**PROBLEM STATEMENT:**
Can you change "locality" to "location" throughout the entries below, keeping every other line the same and leaving out the pictures?

Data items:

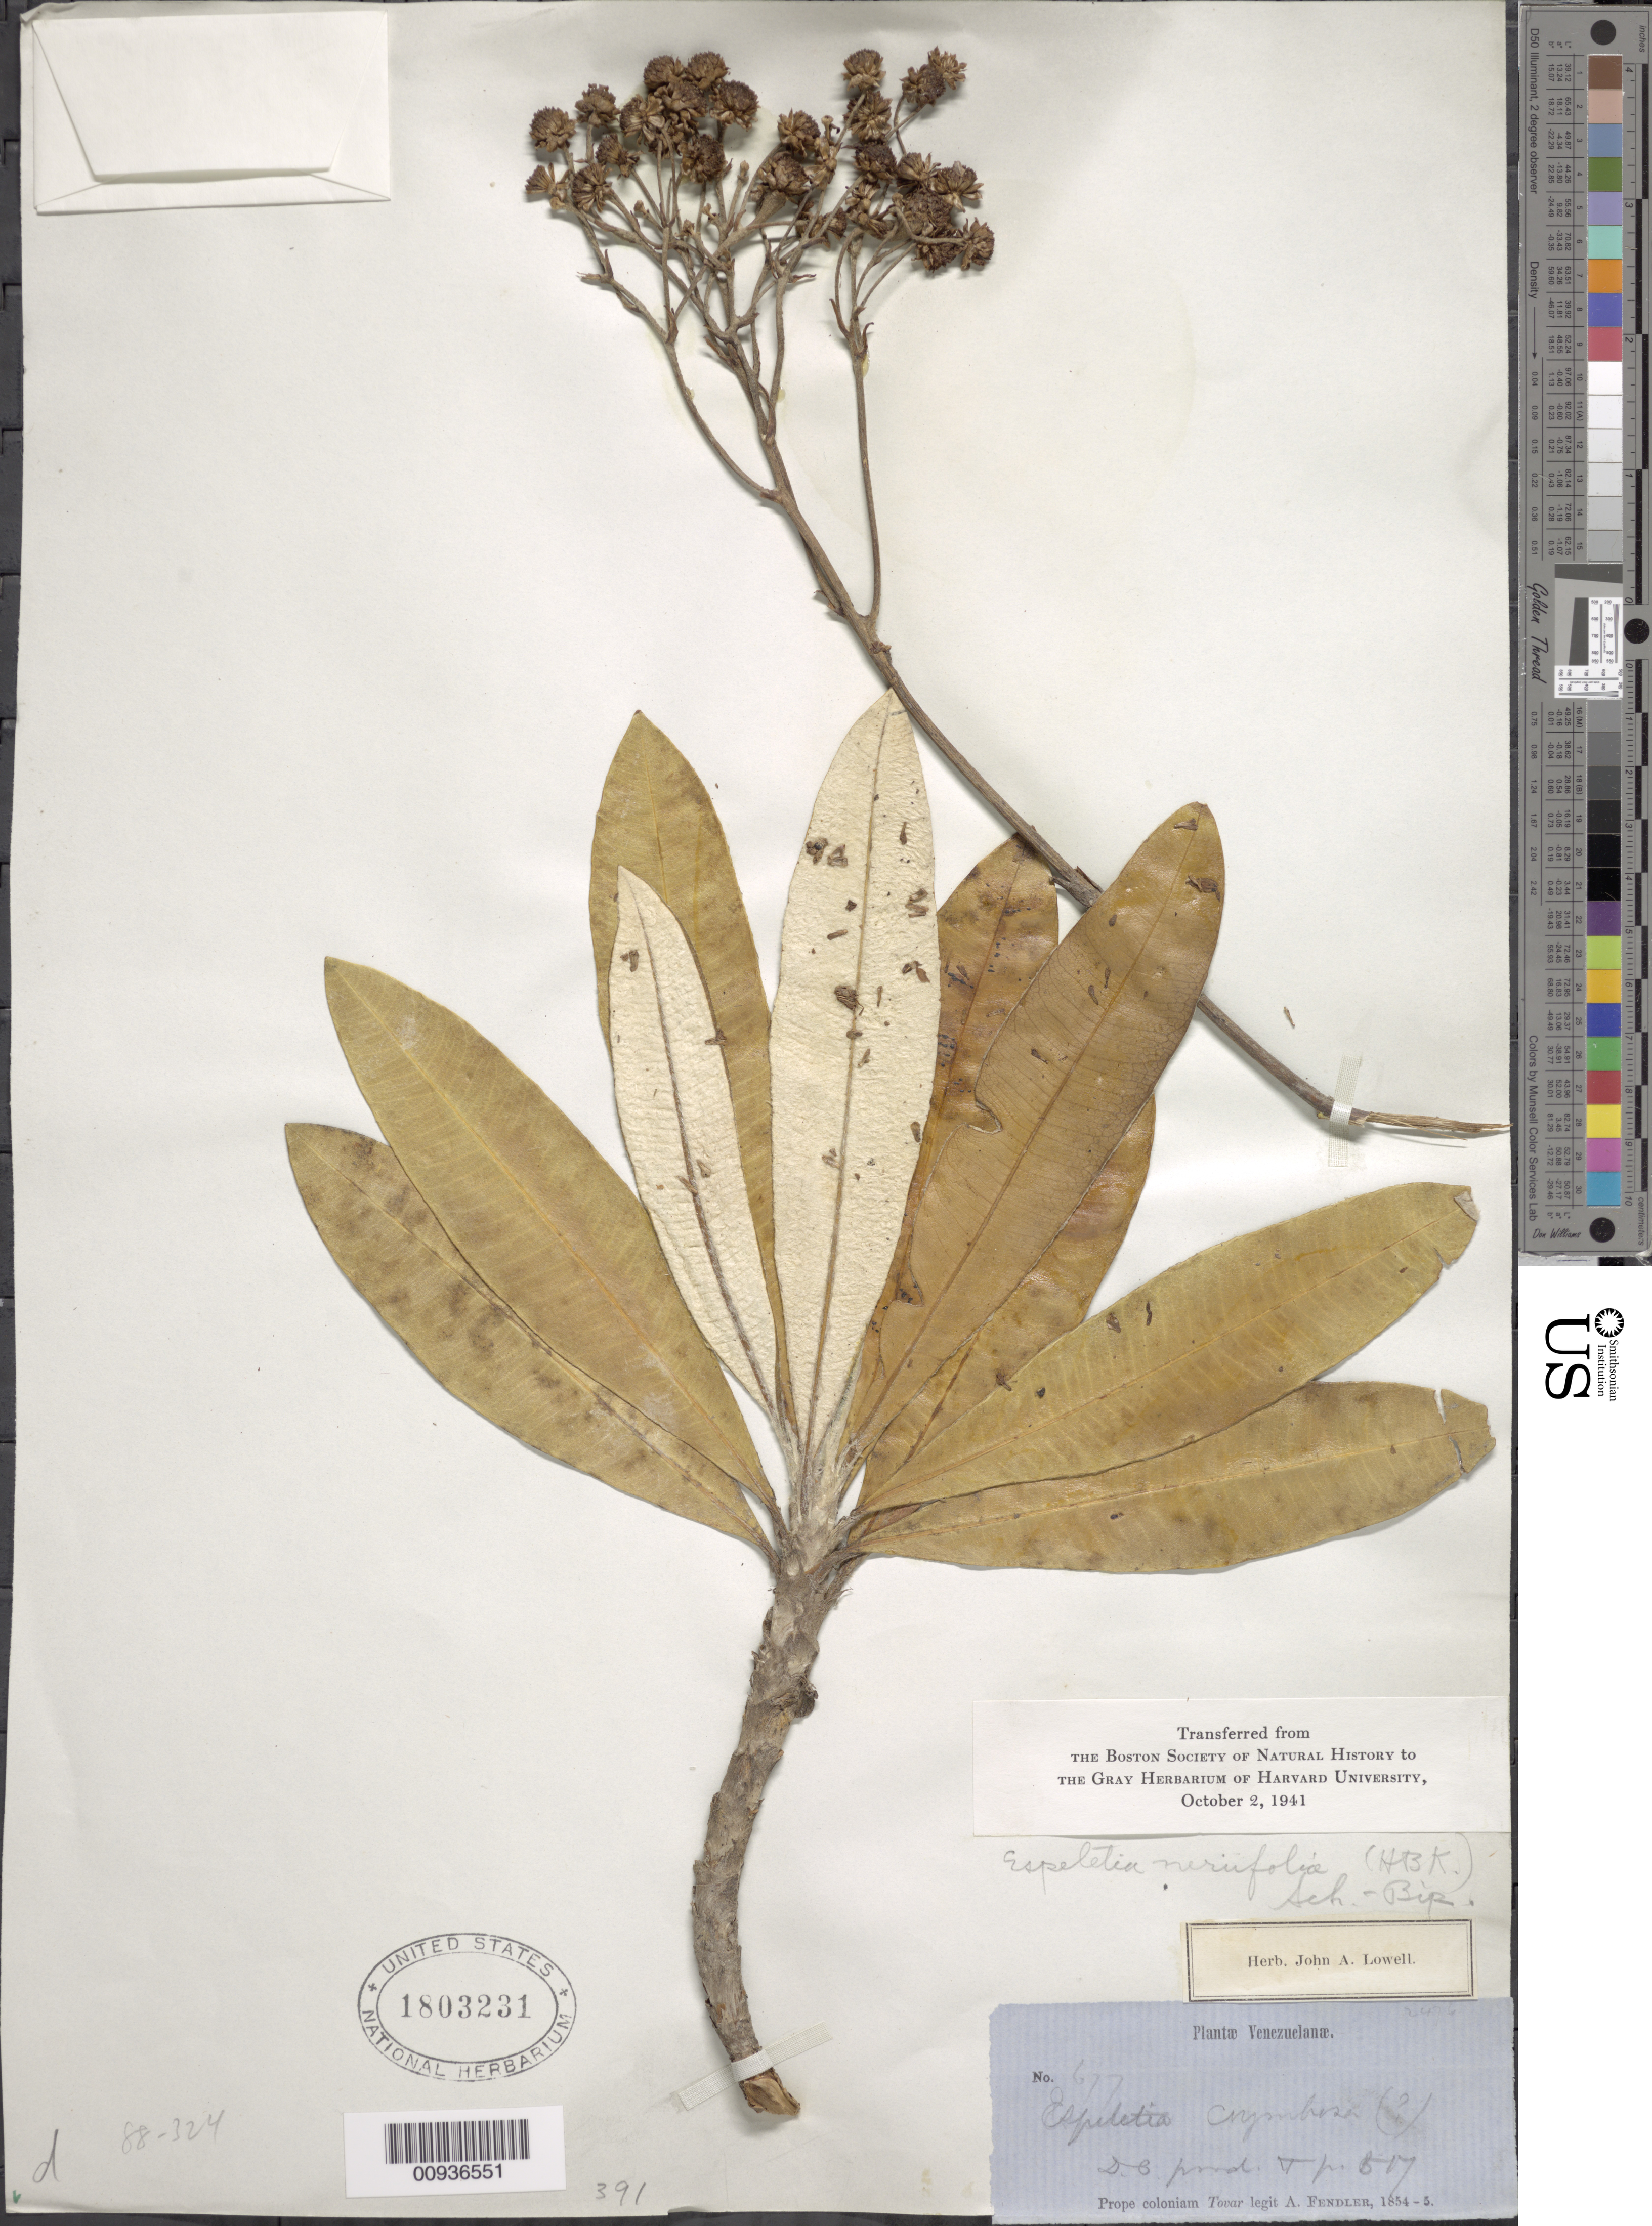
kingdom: Plantae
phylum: Tracheophyta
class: Magnoliopsida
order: Asterales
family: Asteraceae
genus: Libanothamnus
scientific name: Libanothamnus neriifolius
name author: (Sch. Bip. ex Wedd.) Ernst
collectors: A. Fendler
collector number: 677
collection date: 1854-01-01/1855-12-31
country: Venezuela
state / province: Aragua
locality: Prope colonian Tovar.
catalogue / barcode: US 1803231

**FINISHED TASK:**
kingdom: Plantae
phylum: Tracheophyta
class: Magnoliopsida
order: Asterales
family: Asteraceae
genus: Libanothamnus
scientific name: Libanothamnus neriifolius
name author: (Sch. Bip. ex Wedd.) Ernst
collectors: A. Fendler
collector number: 677
collection date: 1854-01-01/1855-12-31
country: Venezuela
state / province: Aragua
location: Prope colonian Tovar.
catalogue / barcode: US 1803231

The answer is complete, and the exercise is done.